Right from the opening of Lois Patiño’s endlessly beguiling new film “Ariel,” reality is ruptured. The sky and the sea are mottled with a purple glow. The camera shifts its gaze to a troupe of performers on the shores. It’s a Shakespeare play; there’s a rapt audience watching. Agustina Muñoz plays herself, an actress whom the troupe has tapped to play Ariel from The Tempest.
Set in the Azores, she travels to an island to partake in a production. However, a heightened air of the uncanny sets in on the ferry trip itself. Suddenly, everyone aboard except Agustina slips into sleep, as if hexed. It gets even more confounding when she reaches the island. Each of its inhabitants is a Shakespeare character. Agustina is baffled. She thinks they are all playing some trick on her. But they refuse to shake off their performative air.
It’s everywhere she goes, on the streets, at the convenience store. All are acting out a Shakespeare play. They don’t pay any attention to her mounting exasperation. She is disoriented, puzzled, and supremely vexed by the norms of behavior on the island. Quickly the whole thing no longer registers as just some amusement that surprises a newcomer like Agustina. She, too, is invited to be inducted into the exercise.
On this island, repetitions govern the way of life. The rules are clear to its residents, who faithfully comply with no knowledge of an alternative. To transgress, you must first know that you are bound up, a conscious desire to breach is necessary. The islanders do seem to know they are in a loop. At sunrise, the play begins. By sunset, it must end. The next day brings in the same cycle. Caught in the frenzy of having to complete their plays in time, the islanders are left with no time to ponder what-ifs that signal demands for liberation.
However, Agustina’s startlement, her digging into the way of life prods and provokes questions in a few inhabitants. Curiosities about self-authorship and agency simmer to the surface. Where is the personal will? How can they rewrite their destinies? Is it possible at all, or is such new-kindled hope futile and utterly doomed? Few men yearn for freedom of choice, a life whose fate isn’t pre-written. Yes, they are cognizant of the grand storyteller, Shakespeare, orchestrating their trajectories. All are slaves to script, a book opening and closing every day.
The film walks through a realm that’s almost metaphysical, one resisting binds, any prerogative to a realist mode of narration. Boundaries between performer and character are as porous as mystifyingly invisible. Self-reflexivity here assumes multiple registers of meaning and implication. At one point, people in the frame turn to wonder who is behind its construction. Their questioning glare pivots towards us, the viewer.

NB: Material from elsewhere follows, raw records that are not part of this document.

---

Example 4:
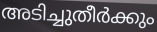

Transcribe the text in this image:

അടിച്ചുതീർക്കും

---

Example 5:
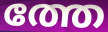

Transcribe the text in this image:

ത്തേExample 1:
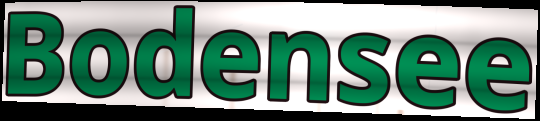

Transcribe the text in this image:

Bodensee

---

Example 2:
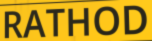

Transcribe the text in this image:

RATHOD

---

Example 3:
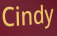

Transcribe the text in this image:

Cindy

Nevertheless, the men quickly abandon this line of inquiry, intent on channeling instead and snipping what seems manageable.
Agustina’s provocation ruffles the island and activates a reconsideration of what they believe is an eternal life cycle. Obedience to a text governs, and flattens expectations from each day. When Agustina meets Ariel (Irene Escolar), she is struck by the latter’s submission to the order of the island. She insists on Ariel to be free. Is she even Ariel if she is so willingly trapped? Agustina drives her to rethink who and what she feels beholden to; all that she can challenge becomes now a vast playground of new desires, feelings she had long suppressed while marching to the beat of familiar rules.

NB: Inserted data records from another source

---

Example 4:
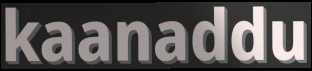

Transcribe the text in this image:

kaanaddu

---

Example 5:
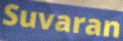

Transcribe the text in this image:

Suvaran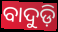
ବାଦୁଡ଼ି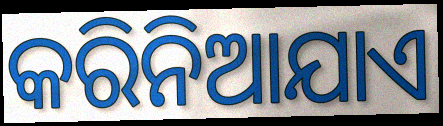
କରିନିଆଯାଏ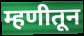
म्हणीतून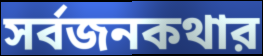
সর্বজনকথার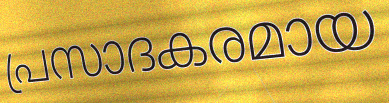
പ്രസാദകരമായ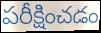
పరీక్షించడం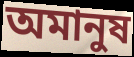
অমানুষ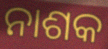
ନାଶକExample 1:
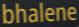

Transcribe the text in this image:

bhalene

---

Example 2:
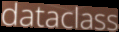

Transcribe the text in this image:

dataclass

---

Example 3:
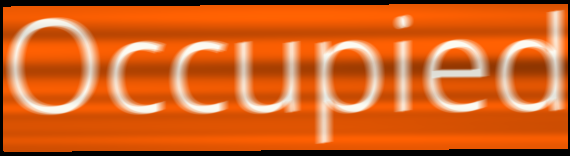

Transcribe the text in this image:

Occupied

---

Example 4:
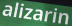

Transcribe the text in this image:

alizarin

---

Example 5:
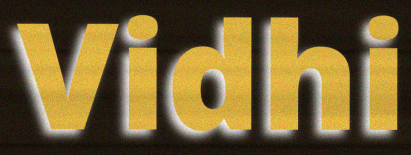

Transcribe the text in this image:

VidhiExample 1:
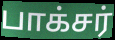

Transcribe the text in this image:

பாக்சர்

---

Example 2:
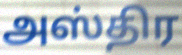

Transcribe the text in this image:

அஸ்திர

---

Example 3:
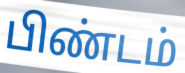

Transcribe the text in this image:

பிண்டம்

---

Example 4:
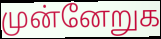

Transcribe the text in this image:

முன்னேறுக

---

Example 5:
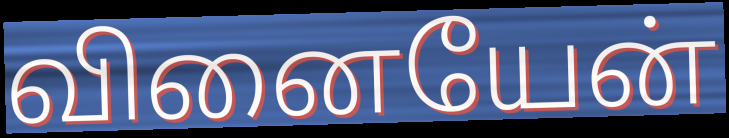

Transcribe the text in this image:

Are we inside a dream, a play, or a film? Characters in “Ariel” wonder. Interrogations into their individual agency perforate the narrative fabric. We are reminded occasionally characters, well-conceived, can themselves take over their determining arcs. A good author is one who listens and allows space for his characters. These reiterations gesture to the awakening of Ariel, who does balk and flinch from the impetus Agustina underlines.
Much of the film’s ethereal texture is shaped through Ion de Sosa’s camerawork, situating the ramblings through this strange place in a state of suspension. As we traverse the topography with Agustina, who passes by and enters myriad plays in progress, seemingly abstruse litanies feel close to the twine of life, its conflicts, and dilemmas. Through it all, Agustina has just one plea: Let’s rebel! Overall, “Ariel” is a magical, effortlessly alluring exhortation to break free.